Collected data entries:
::::

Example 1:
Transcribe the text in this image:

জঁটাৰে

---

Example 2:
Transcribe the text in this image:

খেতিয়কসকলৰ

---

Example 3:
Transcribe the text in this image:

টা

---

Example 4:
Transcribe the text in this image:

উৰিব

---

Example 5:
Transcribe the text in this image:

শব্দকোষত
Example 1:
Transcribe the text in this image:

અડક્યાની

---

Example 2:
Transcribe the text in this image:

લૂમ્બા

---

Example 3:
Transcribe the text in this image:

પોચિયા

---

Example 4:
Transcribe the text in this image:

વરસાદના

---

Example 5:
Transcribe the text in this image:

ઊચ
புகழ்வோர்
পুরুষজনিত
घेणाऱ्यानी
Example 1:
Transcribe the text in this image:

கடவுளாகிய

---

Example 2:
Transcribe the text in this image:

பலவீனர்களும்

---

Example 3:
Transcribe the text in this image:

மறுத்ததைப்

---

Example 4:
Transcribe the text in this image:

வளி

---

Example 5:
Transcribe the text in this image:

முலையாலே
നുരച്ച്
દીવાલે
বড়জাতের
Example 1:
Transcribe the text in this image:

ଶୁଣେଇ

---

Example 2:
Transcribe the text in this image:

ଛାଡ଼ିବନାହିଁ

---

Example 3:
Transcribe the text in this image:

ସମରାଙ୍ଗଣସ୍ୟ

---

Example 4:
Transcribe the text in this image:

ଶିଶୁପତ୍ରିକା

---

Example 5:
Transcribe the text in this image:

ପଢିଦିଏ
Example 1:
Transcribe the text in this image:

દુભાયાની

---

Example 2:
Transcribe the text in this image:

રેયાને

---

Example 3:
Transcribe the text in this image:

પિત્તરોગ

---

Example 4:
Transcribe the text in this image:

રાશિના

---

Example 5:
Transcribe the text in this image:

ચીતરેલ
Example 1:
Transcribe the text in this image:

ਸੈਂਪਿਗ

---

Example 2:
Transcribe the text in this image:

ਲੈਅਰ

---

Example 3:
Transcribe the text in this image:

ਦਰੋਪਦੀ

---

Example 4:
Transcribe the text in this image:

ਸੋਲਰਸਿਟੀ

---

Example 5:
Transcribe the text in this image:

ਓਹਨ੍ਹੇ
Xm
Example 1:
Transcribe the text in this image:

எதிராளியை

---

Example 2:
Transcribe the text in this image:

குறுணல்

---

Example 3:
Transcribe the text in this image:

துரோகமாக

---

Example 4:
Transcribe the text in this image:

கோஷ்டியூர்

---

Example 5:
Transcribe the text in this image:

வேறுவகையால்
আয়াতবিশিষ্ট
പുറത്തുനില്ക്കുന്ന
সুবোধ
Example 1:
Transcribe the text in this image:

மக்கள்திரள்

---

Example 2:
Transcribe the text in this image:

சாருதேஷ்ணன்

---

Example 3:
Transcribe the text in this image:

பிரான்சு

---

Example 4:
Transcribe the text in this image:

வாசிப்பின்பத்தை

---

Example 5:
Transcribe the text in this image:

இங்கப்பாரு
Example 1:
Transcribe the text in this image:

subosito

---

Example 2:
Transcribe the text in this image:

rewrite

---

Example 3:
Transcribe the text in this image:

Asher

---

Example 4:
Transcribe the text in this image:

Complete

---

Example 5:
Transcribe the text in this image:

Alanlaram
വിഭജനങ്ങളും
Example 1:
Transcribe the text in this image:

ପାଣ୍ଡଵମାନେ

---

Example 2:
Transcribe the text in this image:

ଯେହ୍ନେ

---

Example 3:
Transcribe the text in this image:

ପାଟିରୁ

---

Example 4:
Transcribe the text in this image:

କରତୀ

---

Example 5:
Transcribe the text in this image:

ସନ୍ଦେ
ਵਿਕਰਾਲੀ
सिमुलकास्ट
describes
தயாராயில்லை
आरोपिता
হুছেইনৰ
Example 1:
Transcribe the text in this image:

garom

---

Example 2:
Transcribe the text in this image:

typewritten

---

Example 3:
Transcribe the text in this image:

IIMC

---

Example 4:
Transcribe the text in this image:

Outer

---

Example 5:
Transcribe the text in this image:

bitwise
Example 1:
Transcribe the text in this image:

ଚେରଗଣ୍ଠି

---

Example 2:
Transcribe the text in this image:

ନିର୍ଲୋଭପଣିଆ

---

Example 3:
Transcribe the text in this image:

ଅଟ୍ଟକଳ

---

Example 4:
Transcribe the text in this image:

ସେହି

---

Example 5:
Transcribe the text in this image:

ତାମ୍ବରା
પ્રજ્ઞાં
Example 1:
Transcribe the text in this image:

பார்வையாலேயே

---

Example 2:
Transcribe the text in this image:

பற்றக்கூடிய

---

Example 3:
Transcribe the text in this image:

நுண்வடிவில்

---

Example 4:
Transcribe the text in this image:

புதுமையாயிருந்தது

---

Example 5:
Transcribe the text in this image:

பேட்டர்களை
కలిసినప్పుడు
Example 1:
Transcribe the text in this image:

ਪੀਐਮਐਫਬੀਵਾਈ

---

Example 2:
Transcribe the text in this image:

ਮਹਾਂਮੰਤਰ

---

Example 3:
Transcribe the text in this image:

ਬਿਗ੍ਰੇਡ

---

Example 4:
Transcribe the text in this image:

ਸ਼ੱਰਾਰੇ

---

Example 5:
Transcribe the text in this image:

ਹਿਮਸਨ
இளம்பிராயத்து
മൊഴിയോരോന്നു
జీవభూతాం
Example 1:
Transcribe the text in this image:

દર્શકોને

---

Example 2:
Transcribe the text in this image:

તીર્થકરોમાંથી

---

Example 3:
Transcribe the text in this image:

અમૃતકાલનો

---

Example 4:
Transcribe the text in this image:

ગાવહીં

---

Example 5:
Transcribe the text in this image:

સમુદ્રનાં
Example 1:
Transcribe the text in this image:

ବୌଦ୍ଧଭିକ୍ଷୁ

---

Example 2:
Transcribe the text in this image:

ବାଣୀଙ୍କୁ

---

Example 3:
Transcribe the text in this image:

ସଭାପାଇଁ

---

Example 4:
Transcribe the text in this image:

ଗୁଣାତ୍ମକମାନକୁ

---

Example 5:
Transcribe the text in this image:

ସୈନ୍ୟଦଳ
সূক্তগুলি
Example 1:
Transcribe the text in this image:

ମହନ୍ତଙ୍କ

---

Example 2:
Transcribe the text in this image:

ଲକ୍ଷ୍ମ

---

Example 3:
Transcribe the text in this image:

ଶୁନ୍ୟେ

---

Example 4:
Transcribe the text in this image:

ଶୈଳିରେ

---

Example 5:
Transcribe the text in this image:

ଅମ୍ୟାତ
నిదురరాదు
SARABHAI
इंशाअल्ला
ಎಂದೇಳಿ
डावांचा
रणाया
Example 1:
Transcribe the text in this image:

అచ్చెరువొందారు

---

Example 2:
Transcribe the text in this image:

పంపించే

::::

__ACTIVITY__
Return the entries above word for word.

__TASK RESPONSE__
Example 1:
Transcribe the text in this image:

জঁটাৰে

---

Example 2:
Transcribe the text in this image:

খেতিয়কসকলৰ

---

Example 3:
Transcribe the text in this image:

টা

---

Example 4:
Transcribe the text in this image:

উৰিব

---

Example 5:
Transcribe the text in this image:

শব্দকোষত
Example 1:
Transcribe the text in this image:

અડક્યાની

---

Example 2:
Transcribe the text in this image:

લૂમ્બા

---

Example 3:
Transcribe the text in this image:

પોચિયા

---

Example 4:
Transcribe the text in this image:

વરસાદના

---

Example 5:
Transcribe the text in this image:

ઊચ
புகழ்வோர்
পুরুষজনিত
घेणाऱ्यानी
Example 1:
Transcribe the text in this image:

கடவுளாகிய

---

Example 2:
Transcribe the text in this image:

பலவீனர்களும்

---

Example 3:
Transcribe the text in this image:

மறுத்ததைப்

---

Example 4:
Transcribe the text in this image:

வளி

---

Example 5:
Transcribe the text in this image:

முலையாலே
നുരച്ച്
દીવાલે
বড়জাতের
Example 1:
Transcribe the text in this image:

ଶୁଣେଇ

---

Example 2:
Transcribe the text in this image:

ଛାଡ଼ିବନାହିଁ

---

Example 3:
Transcribe the text in this image:

ସମରାଙ୍ଗଣସ୍ୟ

---

Example 4:
Transcribe the text in this image:

ଶିଶୁପତ୍ରିକା

---

Example 5:
Transcribe the text in this image:

ପଢିଦିଏ
Example 1:
Transcribe the text in this image:

દુભાયાની

---

Example 2:
Transcribe the text in this image:

રેયાને

---

Example 3:
Transcribe the text in this image:

પિત્તરોગ

---

Example 4:
Transcribe the text in this image:

રાશિના

---

Example 5:
Transcribe the text in this image:

ચીતરેલ
Example 1:
Transcribe the text in this image:

ਸੈਂਪਿਗ

---

Example 2:
Transcribe the text in this image:

ਲੈਅਰ

---

Example 3:
Transcribe the text in this image:

ਦਰੋਪਦੀ

---

Example 4:
Transcribe the text in this image:

ਸੋਲਰਸਿਟੀ

---

Example 5:
Transcribe the text in this image:

ਓਹਨ੍ਹੇ
Xm
Example 1:
Transcribe the text in this image:

எதிராளியை

---

Example 2:
Transcribe the text in this image:

குறுணல்

---

Example 3:
Transcribe the text in this image:

துரோகமாக

---

Example 4:
Transcribe the text in this image:

கோஷ்டியூர்

---

Example 5:
Transcribe the text in this image:

வேறுவகையால்
আয়াতবিশিষ্ট
പുറത്തുനില്ക്കുന്ന
সুবোধ
Example 1:
Transcribe the text in this image:

மக்கள்திரள்

---

Example 2:
Transcribe the text in this image:

சாருதேஷ்ணன்

---

Example 3:
Transcribe the text in this image:

பிரான்சு

---

Example 4:
Transcribe the text in this image:

வாசிப்பின்பத்தை

---

Example 5:
Transcribe the text in this image:

இங்கப்பாரு
Example 1:
Transcribe the text in this image:

subosito

---

Example 2:
Transcribe the text in this image:

rewrite

---

Example 3:
Transcribe the text in this image:

Asher

---

Example 4:
Transcribe the text in this image:

Complete

---

Example 5:
Transcribe the text in this image:

Alanlaram
വിഭജനങ്ങളും
Example 1:
Transcribe the text in this image:

ପାଣ୍ଡଵମାନେ

---

Example 2:
Transcribe the text in this image:

ଯେହ୍ନେ

---

Example 3:
Transcribe the text in this image:

ପାଟିରୁ

---

Example 4:
Transcribe the text in this image:

କରତୀ

---

Example 5:
Transcribe the text in this image:

ସନ୍ଦେ
ਵਿਕਰਾਲੀ
सिमुलकास्ट
describes
தயாராயில்லை
आरोपिता
হুছেইনৰ
Example 1:
Transcribe the text in this image:

garom

---

Example 2:
Transcribe the text in this image:

typewritten

---

Example 3:
Transcribe the text in this image:

IIMC

---

Example 4:
Transcribe the text in this image:

Outer

---

Example 5:
Transcribe the text in this image:

bitwise
Example 1:
Transcribe the text in this image:

ଚେରଗଣ୍ଠି

---

Example 2:
Transcribe the text in this image:

ନିର୍ଲୋଭପଣିଆ

---

Example 3:
Transcribe the text in this image:

ଅଟ୍ଟକଳ

---

Example 4:
Transcribe the text in this image:

ସେହି

---

Example 5:
Transcribe the text in this image:

ତାମ୍ବରା
પ્રજ્ઞાં
Example 1:
Transcribe the text in this image:

பார்வையாலேயே

---

Example 2:
Transcribe the text in this image:

பற்றக்கூடிய

---

Example 3:
Transcribe the text in this image:

நுண்வடிவில்

---

Example 4:
Transcribe the text in this image:

புதுமையாயிருந்தது

---

Example 5:
Transcribe the text in this image:

பேட்டர்களை
కలిసినప్పుడు
Example 1:
Transcribe the text in this image:

ਪੀਐਮਐਫਬੀਵਾਈ

---

Example 2:
Transcribe the text in this image:

ਮਹਾਂਮੰਤਰ

---

Example 3:
Transcribe the text in this image:

ਬਿਗ੍ਰੇਡ

---

Example 4:
Transcribe the text in this image:

ਸ਼ੱਰਾਰੇ

---

Example 5:
Transcribe the text in this image:

ਹਿਮਸਨ
இளம்பிராயத்து
മൊഴിയോരോന്നു
జీవభూతాం
Example 1:
Transcribe the text in this image:

દર્શકોને

---

Example 2:
Transcribe the text in this image:

તીર્થકરોમાંથી

---

Example 3:
Transcribe the text in this image:

અમૃતકાલનો

---

Example 4:
Transcribe the text in this image:

ગાવહીં

---

Example 5:
Transcribe the text in this image:

સમુદ્રનાં
Example 1:
Transcribe the text in this image:

ବୌଦ୍ଧଭିକ୍ଷୁ

---

Example 2:
Transcribe the text in this image:

ବାଣୀଙ୍କୁ

---

Example 3:
Transcribe the text in this image:

ସଭାପାଇଁ

---

Example 4:
Transcribe the text in this image:

ଗୁଣାତ୍ମକମାନକୁ

---

Example 5:
Transcribe the text in this image:

ସୈନ୍ୟଦଳ
সূক্তগুলি
Example 1:
Transcribe the text in this image:

ମହନ୍ତଙ୍କ

---

Example 2:
Transcribe the text in this image:

ଲକ୍ଷ୍ମ

---

Example 3:
Transcribe the text in this image:

ଶୁନ୍ୟେ

---

Example 4:
Transcribe the text in this image:

ଶୈଳିରେ

---

Example 5:
Transcribe the text in this image:

ଅମ୍ୟାତ
నిదురరాదు
SARABHAI
इंशाअल्ला
ಎಂದೇಳಿ
डावांचा
रणाया
Example 1:
Transcribe the text in this image:

అచ్చెరువొందారు

---

Example 2:
Transcribe the text in this image:

పంపించే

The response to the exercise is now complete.